In [10]:
import pandas as pd
import numpy as np
from sklearn.impute import SimpleImputer
from sklearn.preprocessing import StandardScaler
from sklearn.ensemble import RandomForestClassifier
from sklearn.model_selection import cross_val_score

In [11]:
# Carregar os dados
train = pd.read_csv('train.csv')
test = pd.read_csv('test.csv')
sample_submission = pd.read_csv('sample_submission.csv')

In [12]:
# One-hot encoding da coluna 'category_code'
category_dummies_train = pd.get_dummies(train['category_code'], prefix='category')
category_dummies_test = pd.get_dummies(test['category_code'], prefix='category')

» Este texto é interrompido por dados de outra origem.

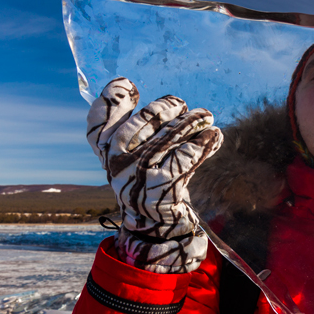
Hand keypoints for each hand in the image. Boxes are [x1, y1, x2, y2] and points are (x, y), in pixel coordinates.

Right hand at [87, 78, 222, 273]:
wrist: (157, 229)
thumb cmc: (145, 181)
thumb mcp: (129, 155)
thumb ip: (125, 125)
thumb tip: (124, 84)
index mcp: (105, 151)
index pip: (99, 119)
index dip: (112, 98)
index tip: (129, 85)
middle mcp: (116, 162)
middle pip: (141, 121)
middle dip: (165, 109)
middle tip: (183, 105)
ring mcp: (137, 175)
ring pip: (168, 137)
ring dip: (191, 123)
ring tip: (207, 116)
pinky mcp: (161, 188)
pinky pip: (185, 158)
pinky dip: (203, 144)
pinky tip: (214, 136)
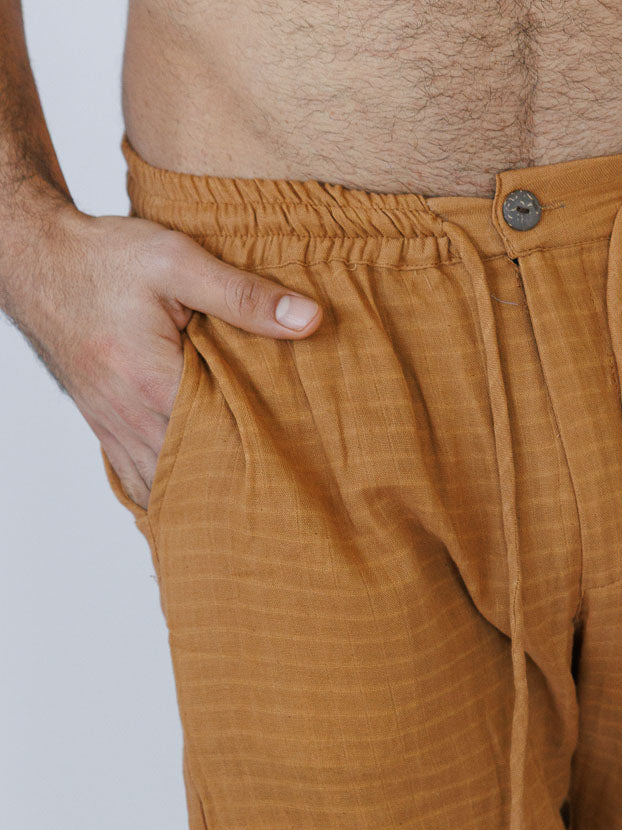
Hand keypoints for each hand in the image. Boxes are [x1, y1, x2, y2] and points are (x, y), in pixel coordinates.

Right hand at [5, 203, 323, 509]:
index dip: (267, 453)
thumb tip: (309, 319)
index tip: (304, 460)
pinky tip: (199, 500)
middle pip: (199, 473)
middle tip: (290, 493)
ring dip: (206, 494)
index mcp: (154, 383)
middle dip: (241, 483)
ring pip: (166, 487)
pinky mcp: (106, 429)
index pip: (224, 440)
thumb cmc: (106, 259)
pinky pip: (139, 482)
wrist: (39, 262)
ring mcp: (115, 429)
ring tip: (252, 505)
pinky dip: (170, 493)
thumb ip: (244, 294)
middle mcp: (131, 418)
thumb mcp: (177, 261)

# Alinhar colunas entre treino e teste
category_dummies_test = category_dummies_test.reindex(columns=category_dummies_train.columns, fill_value=0)


In [13]:
# Concatenar dummies ao dataset
train = pd.concat([train, category_dummies_train], axis=1)
test = pd.concat([test, category_dummies_test], axis=1)

# Remover a coluna original 'category_code'
train = train.drop(columns=['category_code'])
test = test.drop(columns=['category_code'])

In [14]:
# Colunas com valores faltantes para imputação
cols_with_nan = [
    'age_first_funding_year', 'age_last_funding_year',
    'age_first_milestone_year', 'age_last_milestone_year',
    'funding_total_usd'
]

# Imputação por mediana
imputer = SimpleImputer(strategy='median')
train[cols_with_nan] = imputer.fit_transform(train[cols_with_nan])
test[cols_with_nan] = imputer.transform(test[cols_with_nan])

In [15]:
# Colunas numéricas para padronizar
num_cols = [
    'age_first_funding_year', 'age_last_funding_year', 'age_first_milestone_year',
    'age_last_milestone_year', 'relationships', 'funding_rounds',
    'funding_total_usd', 'milestones', 'avg_participants'
]

# Padronização
scaler = StandardScaler()
train[num_cols] = scaler.fit_transform(train[num_cols])
test[num_cols] = scaler.transform(test[num_cols])

In [16]:
# Separar features e alvo
X = train.drop(columns=['id', 'labels'])
y = train['labels']
X_test = test.drop(columns=['id'])

# Função para treinar e avaliar o modelo
def train_and_evaluate(model, X, y):
    scores = cross_val_score(model, X, y, cv=5, scoring='accuracy')
    print(f'Acurácia média (5-fold CV): {np.mean(scores):.4f}')
    model.fit(X, y)
    return model

In [17]:
# Treinar RandomForest
rf = RandomForestClassifier(random_state=42)
rf = train_and_evaluate(rf, X, y)

# Fazer previsões no conjunto teste
predictions = rf.predict(X_test)

Acurácia média (5-fold CV): 0.7987


In [18]:
# Preparar arquivo de submissão
submission = sample_submission.copy()
submission['labels'] = predictions
submission.to_csv('submission.csv', index=False)
print('Arquivo submission.csv criado com sucesso!')

Arquivo submission.csv criado com sucesso!